### Brief
Look over the listing below and work out how many lines have the word "Африка". Write only that number.

_ _ _

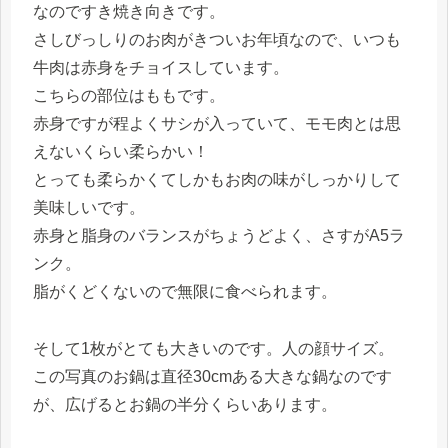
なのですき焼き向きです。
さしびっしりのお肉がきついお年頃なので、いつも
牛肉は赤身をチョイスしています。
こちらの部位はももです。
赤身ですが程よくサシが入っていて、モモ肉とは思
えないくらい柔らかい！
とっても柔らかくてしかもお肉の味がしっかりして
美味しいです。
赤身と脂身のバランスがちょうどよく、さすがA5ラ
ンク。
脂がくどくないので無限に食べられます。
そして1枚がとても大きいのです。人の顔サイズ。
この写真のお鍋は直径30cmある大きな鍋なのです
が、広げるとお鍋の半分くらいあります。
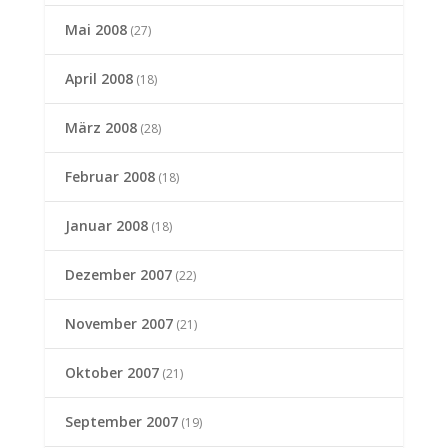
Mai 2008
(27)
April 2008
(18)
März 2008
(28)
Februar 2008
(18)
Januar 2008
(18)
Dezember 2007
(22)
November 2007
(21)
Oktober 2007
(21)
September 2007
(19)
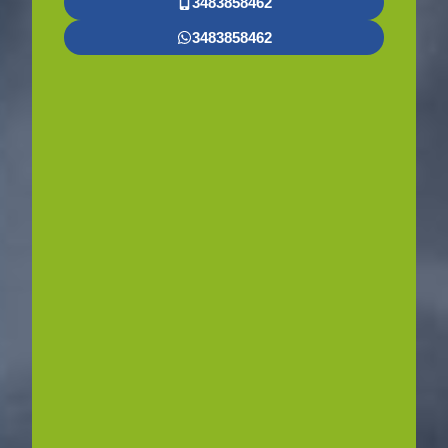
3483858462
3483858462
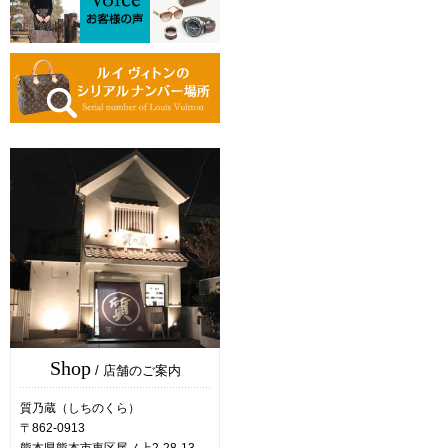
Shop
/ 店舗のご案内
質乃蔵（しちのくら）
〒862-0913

_ _ _

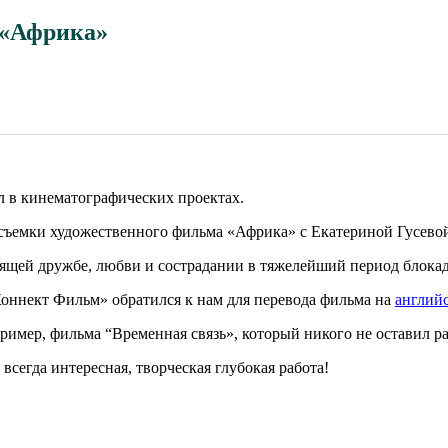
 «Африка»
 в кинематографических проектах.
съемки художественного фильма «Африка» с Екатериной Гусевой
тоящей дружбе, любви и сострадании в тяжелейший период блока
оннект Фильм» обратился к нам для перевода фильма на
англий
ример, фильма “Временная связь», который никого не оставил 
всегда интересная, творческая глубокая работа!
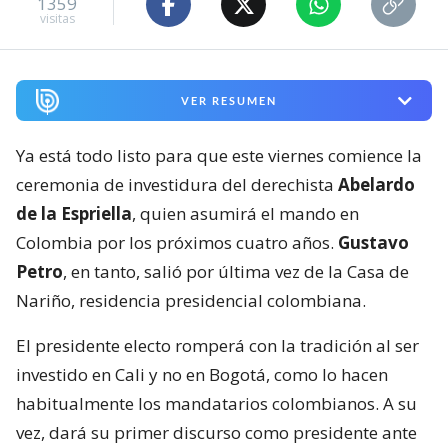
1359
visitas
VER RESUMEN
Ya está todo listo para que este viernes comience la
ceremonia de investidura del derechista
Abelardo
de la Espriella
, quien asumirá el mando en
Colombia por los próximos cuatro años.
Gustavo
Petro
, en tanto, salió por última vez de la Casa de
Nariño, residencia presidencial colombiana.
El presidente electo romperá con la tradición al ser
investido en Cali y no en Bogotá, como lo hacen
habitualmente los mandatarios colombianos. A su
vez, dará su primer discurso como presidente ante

_ _ _

### Answer
2